__Exercises__.
**a.** From the article on the Church Street South tenants' lawsuit, pull out the stretch from "In filing suit, the" through "three shell companies.", word for word.
**b.** Copy the rows word for word, from the line containing "order: Lepidoptera" through the last line of the rows.

__Given passage__.
□ □ □ □ □ □ □

Church Street South’s former tenants can sue the executive in charge of the company that ran their apartments into the ground, but not the shell corporations hidden by another state’s laws.
Connecticut Superior Court Judge Linda Lager made that determination on Wednesday, as she sorts through procedural issues before the parties meet for their first major showdown later this month over whether the tenants can argue their case together as a class action, rather than as hundreds of individual lawsuits.
Five named plaintiffs and their children filed a case in state court in November 2016, seeking monetary damages for the respiratory problems, skin disorders, migraines, loss of furniture, dislocation and homelessness suffered by the all the families at the 301-unit, federally subsidized complex because of rampant mold, leaking ceilings and other hazards. Those problems led the government to condemn the 301-unit apartment complex across from Union Station, which is now being demolished to make way for a larger mixed-income, mixed-use development.
In filing suit, the tenants went after one businessman and a web of four related corporations. The primary defendants are Northland Investment Corp., the real-estate development company behind Church Street South, and Lawrence Gottesdiener, the company’s chief executive and chairman.
But between the actual deed-holder and the controlling executive, there are three shell companies.
First, there’s Church Street New Haven, LLC, a limited-liability company set up in Delaware that has only one asset, the title to the property, and only one controlling member. That member is Northland Fund II LP, a limited partnership also set up in Delaware. In turn, that company’s main operative is Northland Fund II Partners, LLC, another limited-liability company set up in Delaware that’s also controlled by just one member: Northland, the actual business.
All of them share the same business address in Newton, Massachusetts.
David Rosen, a civil-rights lawyer who’s representing the tenants, argued that all the shell companies are just a front for Northland. (Click here to read his interpretation of the law.)

□ □ □ □ □ □ □

__Task inputs__.
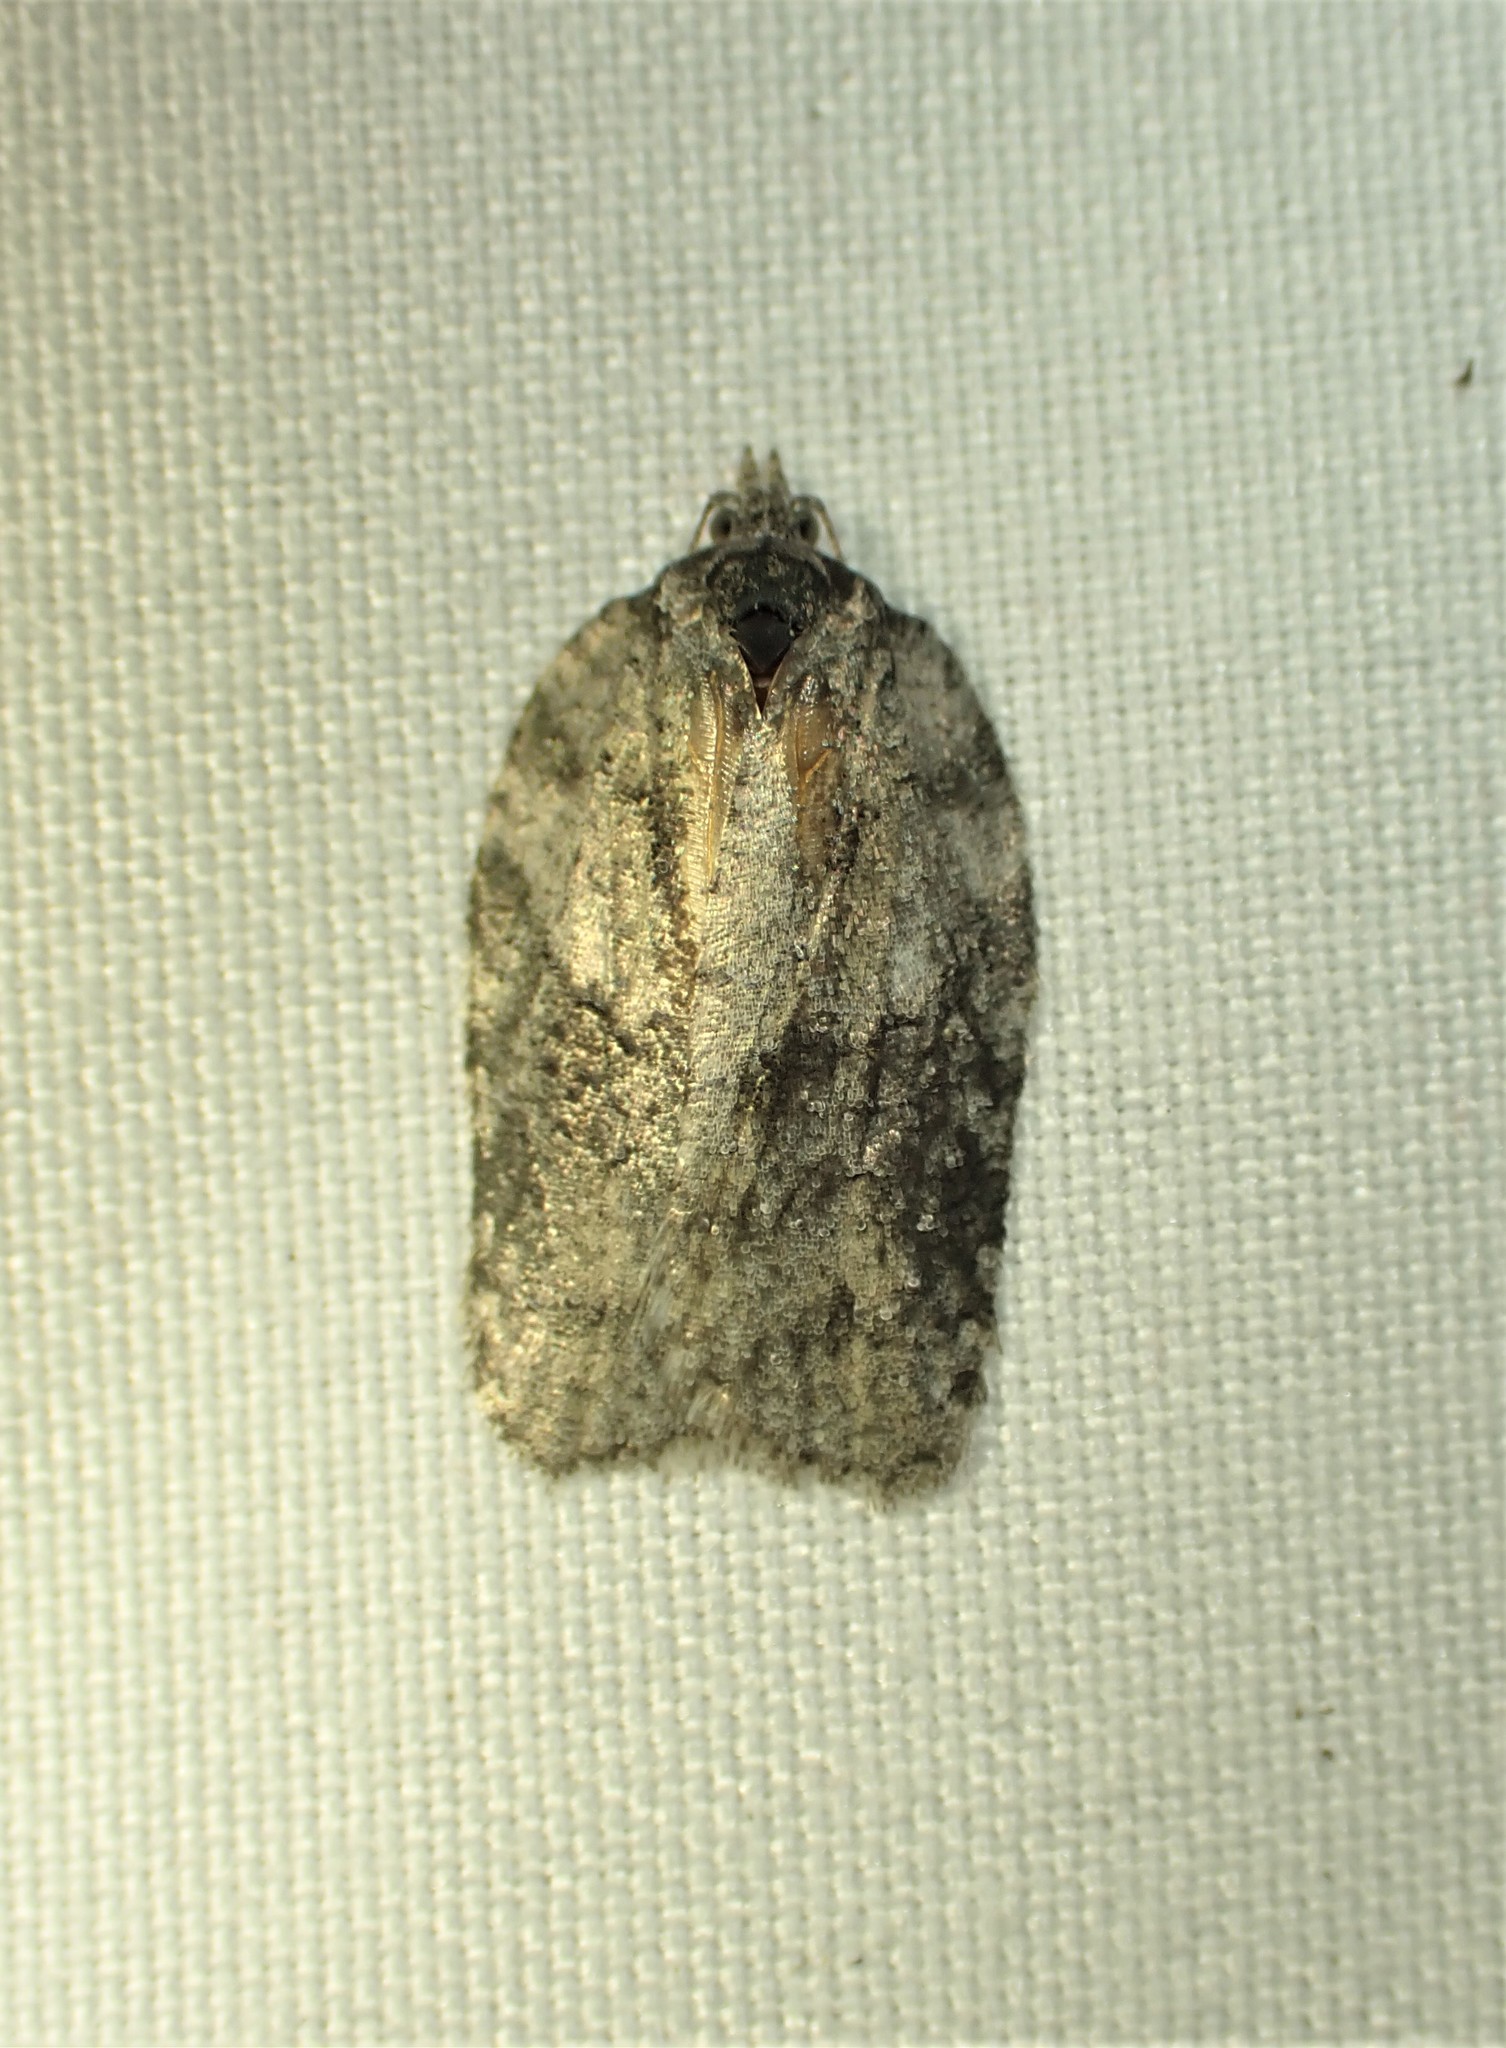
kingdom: Animalia
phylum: Arthropoda
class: Insecta
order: Lepidoptera
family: Tortricidae
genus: Acleris
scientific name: Acleris nigrolinea
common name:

□ □ □ □ □ □ □

__Problem solutions__.
**a.**
In filing suit, the tenants went after one businessman and a web of four related corporations. The primary defendants are Northland Investment Corp., the real-estate development company behind Church Street South, and Lawrence Gottesdiener, the company’s chief executive and chairman.
But between the actual deed-holder and the controlling executive, there are three shell companies.

**b.**
order: Lepidoptera
family: Tortricidae
genus: Acleris
scientific name: Acleris nigrolinea
common name:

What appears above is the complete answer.